[WHAT YOU WILL DO]
Please state how many lines in the records below contain the word "Claramunt"; the number alone is the answer.

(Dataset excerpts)

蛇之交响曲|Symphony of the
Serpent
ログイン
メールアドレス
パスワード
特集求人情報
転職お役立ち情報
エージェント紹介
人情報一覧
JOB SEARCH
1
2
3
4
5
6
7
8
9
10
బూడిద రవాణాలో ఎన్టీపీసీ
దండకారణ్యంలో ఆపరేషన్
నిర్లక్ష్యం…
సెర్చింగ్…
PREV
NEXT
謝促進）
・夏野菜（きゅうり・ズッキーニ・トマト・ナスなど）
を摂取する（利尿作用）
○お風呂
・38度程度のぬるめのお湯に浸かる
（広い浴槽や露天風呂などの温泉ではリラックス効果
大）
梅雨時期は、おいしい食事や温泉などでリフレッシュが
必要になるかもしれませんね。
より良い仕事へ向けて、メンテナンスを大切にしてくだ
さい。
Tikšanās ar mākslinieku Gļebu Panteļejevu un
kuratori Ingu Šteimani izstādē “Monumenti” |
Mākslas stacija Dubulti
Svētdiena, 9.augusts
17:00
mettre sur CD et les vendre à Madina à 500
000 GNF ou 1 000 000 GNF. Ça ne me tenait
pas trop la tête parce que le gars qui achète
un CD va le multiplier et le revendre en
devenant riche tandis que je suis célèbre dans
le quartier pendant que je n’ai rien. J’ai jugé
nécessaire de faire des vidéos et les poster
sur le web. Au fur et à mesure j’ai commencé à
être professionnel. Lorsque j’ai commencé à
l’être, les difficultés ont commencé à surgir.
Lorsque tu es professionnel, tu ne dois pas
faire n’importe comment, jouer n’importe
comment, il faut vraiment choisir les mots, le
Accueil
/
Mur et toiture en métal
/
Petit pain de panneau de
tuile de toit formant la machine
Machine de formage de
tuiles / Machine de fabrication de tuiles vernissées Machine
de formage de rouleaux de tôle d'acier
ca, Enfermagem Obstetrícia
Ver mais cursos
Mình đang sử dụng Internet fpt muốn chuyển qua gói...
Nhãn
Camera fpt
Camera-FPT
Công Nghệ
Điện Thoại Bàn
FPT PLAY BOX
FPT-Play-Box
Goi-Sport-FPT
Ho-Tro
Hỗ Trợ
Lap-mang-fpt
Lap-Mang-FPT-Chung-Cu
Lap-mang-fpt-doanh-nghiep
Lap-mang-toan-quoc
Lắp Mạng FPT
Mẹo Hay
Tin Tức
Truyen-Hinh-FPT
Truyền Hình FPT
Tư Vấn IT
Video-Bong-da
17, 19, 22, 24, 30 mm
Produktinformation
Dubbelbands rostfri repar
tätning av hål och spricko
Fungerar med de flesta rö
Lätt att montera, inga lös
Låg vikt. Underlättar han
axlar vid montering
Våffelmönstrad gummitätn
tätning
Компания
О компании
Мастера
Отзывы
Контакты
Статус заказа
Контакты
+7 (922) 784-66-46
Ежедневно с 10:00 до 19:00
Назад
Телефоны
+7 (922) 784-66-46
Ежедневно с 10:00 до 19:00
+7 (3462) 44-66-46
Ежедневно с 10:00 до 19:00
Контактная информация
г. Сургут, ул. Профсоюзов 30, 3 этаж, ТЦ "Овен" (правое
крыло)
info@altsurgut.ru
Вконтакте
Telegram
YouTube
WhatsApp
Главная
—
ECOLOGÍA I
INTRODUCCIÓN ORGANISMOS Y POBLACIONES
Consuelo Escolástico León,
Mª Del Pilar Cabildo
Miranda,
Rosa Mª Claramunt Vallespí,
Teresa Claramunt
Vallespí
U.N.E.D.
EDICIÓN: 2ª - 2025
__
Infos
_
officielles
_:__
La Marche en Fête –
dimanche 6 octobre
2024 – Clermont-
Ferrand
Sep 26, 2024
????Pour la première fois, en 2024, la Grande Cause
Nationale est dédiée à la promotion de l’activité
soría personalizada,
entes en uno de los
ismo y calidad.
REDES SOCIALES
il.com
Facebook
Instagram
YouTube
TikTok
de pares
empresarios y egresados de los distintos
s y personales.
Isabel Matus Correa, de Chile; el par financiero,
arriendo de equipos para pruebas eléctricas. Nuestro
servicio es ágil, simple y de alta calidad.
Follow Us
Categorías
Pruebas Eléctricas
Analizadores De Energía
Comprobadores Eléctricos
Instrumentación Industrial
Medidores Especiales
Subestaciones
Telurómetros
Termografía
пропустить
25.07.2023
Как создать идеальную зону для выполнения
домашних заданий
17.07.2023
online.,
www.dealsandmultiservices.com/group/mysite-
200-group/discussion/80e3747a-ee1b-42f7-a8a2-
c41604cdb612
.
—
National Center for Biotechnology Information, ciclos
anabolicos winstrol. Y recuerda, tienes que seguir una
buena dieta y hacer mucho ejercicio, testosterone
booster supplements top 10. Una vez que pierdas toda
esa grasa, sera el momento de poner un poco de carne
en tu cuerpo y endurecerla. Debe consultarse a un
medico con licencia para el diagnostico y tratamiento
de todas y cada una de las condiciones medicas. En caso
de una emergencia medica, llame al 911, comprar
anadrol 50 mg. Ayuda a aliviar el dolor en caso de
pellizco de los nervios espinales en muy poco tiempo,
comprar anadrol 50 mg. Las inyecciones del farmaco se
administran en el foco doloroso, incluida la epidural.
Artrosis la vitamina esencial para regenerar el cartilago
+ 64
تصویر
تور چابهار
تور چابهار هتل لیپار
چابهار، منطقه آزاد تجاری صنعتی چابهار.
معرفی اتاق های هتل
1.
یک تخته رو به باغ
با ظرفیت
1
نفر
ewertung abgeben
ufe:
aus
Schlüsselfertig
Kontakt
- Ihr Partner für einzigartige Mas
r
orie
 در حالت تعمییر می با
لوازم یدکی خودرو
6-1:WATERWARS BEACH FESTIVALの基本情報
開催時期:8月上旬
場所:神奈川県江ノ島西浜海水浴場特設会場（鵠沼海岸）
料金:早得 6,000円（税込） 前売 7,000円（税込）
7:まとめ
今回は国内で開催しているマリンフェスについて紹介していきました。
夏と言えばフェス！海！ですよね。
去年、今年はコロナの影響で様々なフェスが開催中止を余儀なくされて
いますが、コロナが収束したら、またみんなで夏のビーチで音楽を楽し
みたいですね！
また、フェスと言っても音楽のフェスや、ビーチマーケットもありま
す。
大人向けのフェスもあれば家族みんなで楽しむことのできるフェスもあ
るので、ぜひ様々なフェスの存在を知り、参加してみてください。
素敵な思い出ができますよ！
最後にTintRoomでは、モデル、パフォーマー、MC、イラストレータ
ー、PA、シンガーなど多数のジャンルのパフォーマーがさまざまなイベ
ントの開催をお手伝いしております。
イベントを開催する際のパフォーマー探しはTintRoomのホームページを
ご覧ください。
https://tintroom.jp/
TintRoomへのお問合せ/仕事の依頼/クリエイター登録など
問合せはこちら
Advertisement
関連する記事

[RESULT FOR THIS TASK]
2